**Exercise description**
Please copy out the lines in the entries that contain "coordinate".

**Data records**
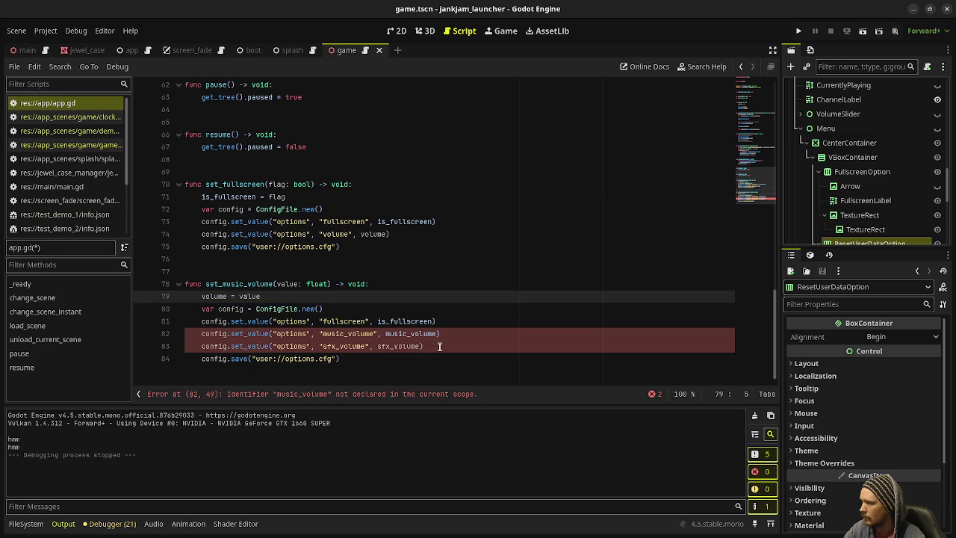
{"action": "left_click", "coordinate": [440, 347]}
{"action": "key", "text": "ctrl+shift+k"}
{"action": "left_click_drag", "start_coordinate": [410, 334], "coordinate": [322, 334]}
{"action": "key", "text": "BackSpace"}
{"action": "key", "text": "BackSpace"}
{"action": "key", "text": "ctrl+s"}
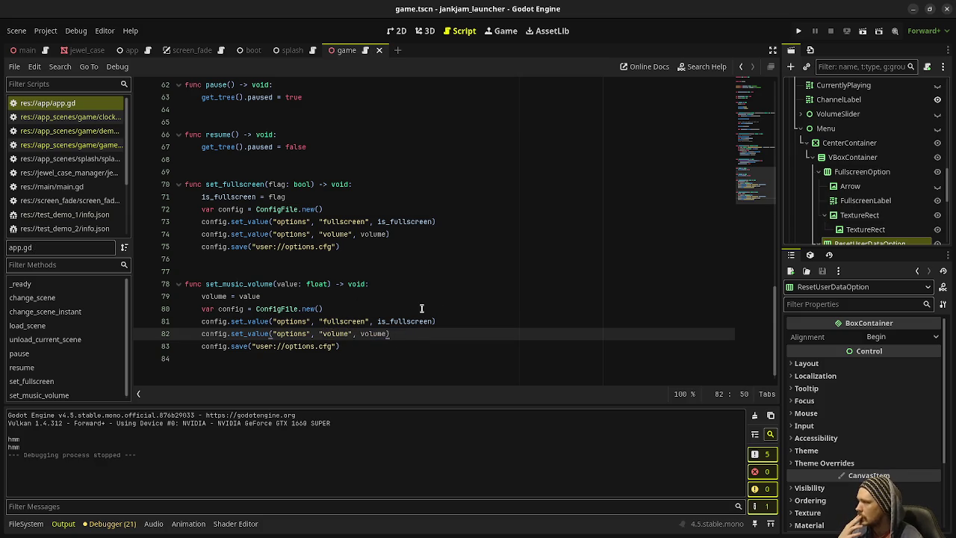
{"action": "scroll", "coordinate": [416, 312], "scroll_direction": "up", "scroll_amount": 4}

**Solution to the exercise**
{"action": "left_click", "coordinate": [440, 347]}
{"action": "left_click_drag", "start_coordinate": [410, 334], "coordinate": [322, 334]}
{"action": "scroll", "coordinate": [416, 312], "scroll_direction": "up", "scroll_amount": 4}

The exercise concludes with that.